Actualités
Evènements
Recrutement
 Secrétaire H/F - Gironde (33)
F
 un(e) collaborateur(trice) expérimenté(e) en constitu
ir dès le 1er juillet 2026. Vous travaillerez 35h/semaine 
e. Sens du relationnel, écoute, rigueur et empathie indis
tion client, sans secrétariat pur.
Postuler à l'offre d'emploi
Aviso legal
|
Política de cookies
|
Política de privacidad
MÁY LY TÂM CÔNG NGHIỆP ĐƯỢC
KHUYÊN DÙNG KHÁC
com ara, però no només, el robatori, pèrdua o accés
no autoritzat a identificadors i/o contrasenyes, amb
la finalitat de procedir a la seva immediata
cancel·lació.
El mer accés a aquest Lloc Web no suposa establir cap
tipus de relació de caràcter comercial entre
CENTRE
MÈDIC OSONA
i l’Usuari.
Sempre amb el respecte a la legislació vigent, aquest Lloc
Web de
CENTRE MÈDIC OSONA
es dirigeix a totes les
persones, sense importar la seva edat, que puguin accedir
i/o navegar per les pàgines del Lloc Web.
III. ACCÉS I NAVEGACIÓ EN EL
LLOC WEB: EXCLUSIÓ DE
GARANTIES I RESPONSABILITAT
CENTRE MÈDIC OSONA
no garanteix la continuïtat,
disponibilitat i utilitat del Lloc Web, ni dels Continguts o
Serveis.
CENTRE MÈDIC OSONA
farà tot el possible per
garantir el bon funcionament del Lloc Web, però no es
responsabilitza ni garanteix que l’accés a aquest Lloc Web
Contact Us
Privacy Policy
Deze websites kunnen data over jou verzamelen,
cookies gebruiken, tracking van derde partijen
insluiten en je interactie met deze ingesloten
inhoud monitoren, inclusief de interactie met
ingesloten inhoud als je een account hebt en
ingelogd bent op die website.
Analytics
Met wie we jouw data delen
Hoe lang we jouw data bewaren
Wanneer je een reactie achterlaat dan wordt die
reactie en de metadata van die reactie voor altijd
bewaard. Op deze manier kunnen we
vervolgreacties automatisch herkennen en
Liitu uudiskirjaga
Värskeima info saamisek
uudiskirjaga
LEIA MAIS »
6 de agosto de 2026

:: Request ::
Once the line containing "Liitu uudiskirjaga" is found, print it and every line after it through the end of the listing, exactly and alone.

:: Exercise answer ::
Liitu uudiskirjaga
Värskeima info saamisek
uudiskirjaga
LEIA MAIS »
6 de agosto de 2026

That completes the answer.